Der Schweizer Triathlon-Nationaltrainer Steffen Grosse bezeichnet es als «Wahnsinn», wie Nicola Spirig der Amerikanerin Gwen Jorgensen am Samstag im Kampf um Olympia-Gold alles abverlangt hat.
Steffen Grosse, wie beurteilen Sie die Leistungen von Nicola Spirig (2.) und Jolanda Annen (14.)?
Steffen Grosse. «Das war natürlich genial, von beiden Schweizerinnen. Aber natürlich vor allem von Nicola. Sie ist als Olympiasiegerin hergekommen und hat dem Druck unwahrscheinlich standgehalten. Sie hat Silber gewonnen, nicht Gold verloren.»
Hätte es dennoch ein Rezept für Gold gegeben?
«Nicola war natürlich unglaublich engagiert auf der Radstrecke. Hat versucht, dort wegzukommen und einen hohen Aufwand betrieben. Vielleicht hatte dies dann die zwei, drei Körner gekostet, die im Laufen gefehlt haben. Doch Gwen war die dominierende Athletin der letzten Jahre in der WM-Serie. Und wenn man sieht, wie sehr Spirig ihr Paroli geboten hat, war das phantastisch, ein Wahnsinn.»

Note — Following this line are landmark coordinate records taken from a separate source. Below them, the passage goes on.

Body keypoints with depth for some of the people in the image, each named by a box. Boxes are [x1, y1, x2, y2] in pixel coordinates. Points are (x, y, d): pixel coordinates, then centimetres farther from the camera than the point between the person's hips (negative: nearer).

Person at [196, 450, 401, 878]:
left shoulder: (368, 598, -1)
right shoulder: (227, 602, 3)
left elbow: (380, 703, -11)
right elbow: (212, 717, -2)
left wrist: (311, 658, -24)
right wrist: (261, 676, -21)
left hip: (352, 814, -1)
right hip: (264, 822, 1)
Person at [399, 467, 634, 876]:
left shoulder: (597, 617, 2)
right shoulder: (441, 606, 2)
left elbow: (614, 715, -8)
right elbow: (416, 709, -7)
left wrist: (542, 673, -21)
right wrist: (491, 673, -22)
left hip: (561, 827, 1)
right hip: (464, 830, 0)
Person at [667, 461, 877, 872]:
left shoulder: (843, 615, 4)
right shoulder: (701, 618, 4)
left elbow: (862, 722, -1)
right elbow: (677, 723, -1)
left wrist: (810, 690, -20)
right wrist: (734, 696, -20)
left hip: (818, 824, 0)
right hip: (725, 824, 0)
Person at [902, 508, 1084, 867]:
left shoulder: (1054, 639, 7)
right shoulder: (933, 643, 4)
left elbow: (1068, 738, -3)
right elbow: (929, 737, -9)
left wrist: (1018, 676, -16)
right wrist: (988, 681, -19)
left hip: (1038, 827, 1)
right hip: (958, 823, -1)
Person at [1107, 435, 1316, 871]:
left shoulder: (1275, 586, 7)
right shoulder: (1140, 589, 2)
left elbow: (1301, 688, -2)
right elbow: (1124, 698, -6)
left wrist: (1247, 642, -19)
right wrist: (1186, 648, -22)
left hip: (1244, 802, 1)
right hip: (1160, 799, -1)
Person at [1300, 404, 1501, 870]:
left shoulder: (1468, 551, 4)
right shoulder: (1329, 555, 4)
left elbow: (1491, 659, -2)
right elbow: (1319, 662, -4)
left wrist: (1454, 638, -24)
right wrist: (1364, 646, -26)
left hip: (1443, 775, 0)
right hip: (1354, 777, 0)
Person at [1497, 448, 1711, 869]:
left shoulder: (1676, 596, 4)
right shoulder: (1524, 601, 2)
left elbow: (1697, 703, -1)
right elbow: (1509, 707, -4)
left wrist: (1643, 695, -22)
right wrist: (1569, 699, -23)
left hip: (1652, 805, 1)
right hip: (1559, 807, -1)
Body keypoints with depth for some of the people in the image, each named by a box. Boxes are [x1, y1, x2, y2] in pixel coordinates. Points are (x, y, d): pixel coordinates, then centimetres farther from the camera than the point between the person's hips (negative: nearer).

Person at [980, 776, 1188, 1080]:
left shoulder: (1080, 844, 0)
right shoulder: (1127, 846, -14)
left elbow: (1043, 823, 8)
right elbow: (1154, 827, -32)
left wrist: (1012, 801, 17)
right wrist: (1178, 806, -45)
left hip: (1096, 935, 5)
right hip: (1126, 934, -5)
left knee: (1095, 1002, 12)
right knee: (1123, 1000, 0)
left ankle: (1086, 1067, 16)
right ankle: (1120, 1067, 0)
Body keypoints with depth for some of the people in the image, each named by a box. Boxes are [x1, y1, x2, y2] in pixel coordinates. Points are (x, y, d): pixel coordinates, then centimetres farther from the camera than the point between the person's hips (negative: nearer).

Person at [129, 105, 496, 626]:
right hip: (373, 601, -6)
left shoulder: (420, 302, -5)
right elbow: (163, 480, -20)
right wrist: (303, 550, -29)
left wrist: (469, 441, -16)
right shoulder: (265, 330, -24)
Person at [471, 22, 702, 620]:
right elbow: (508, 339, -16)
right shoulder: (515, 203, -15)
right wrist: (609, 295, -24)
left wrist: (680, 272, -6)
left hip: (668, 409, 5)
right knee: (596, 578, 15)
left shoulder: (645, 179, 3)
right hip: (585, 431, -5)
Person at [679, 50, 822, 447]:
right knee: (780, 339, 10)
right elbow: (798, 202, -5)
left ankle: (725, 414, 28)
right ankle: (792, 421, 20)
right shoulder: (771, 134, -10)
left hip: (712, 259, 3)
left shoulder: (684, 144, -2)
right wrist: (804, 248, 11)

Im Laufen gab es zeitweise auch ein taktisches Duell zwischen Spirig und Jorgensen …
«Ja, es wurde teilweise auch abgebremst wie bei Bahnradrennen, bevor es zur Sache geht. Ich hatte gar noch ein bisschen Angst, dass durch das Taktieren der beiden die Verfolgerinnen wieder ran kommen könnten.»
War es überraschend, dass sich Jorgensen davor im Radfahren ganz vorne in der Gruppe unmittelbar hinter Nicola halten konnte?
«Vor allem überraschte mich, dass die erste Gruppe noch so gross zusammen blieb, von den 26 Athletinnen auf doch noch immerhin 18 bis zum zweiten Wechsel. Nicola ist ohne Zweifel die Stärkste auf dem Rad, am Berg oder in der Fläche. Doch sie musste zuviel alleine machen. Sie hätte Helfer benötigt. Alleine konnte sie das nicht schaffen.»
Fehlte eine Daniela Ryf, die sich nach zwei Olympia-Teilnahmen von der Kurzdistanz verabschiedet hat und nun auf Mittel- und Langstrecken dominiert?
«Das ist natürlich hypothetisch. Von der Radstärke her sicher. Doch es ist natürlich auch knallhart, nur schon beim Schwimmen die erste Gruppe zu erreichen. Der Aufwand dazu ist gewaltig.»
Jorgensen hatte bei der Olympia-Generalprobe in Hamburg über die halbe olympische Distanz noch den Schnellzug der ersten Gruppe verpasst. War der dritte Rang nur ein Vorolympia-Bluff von Jorgensen?
«Das denke ich nicht. Gwen verpasste da im Schwimmen die Führungsgruppe. Und sie ist nicht so schnell im Wechsel. Schliesslich konnte sie da den Rückstand auf der kurzen 5-km-Laufstrecke nicht mehr aufholen.»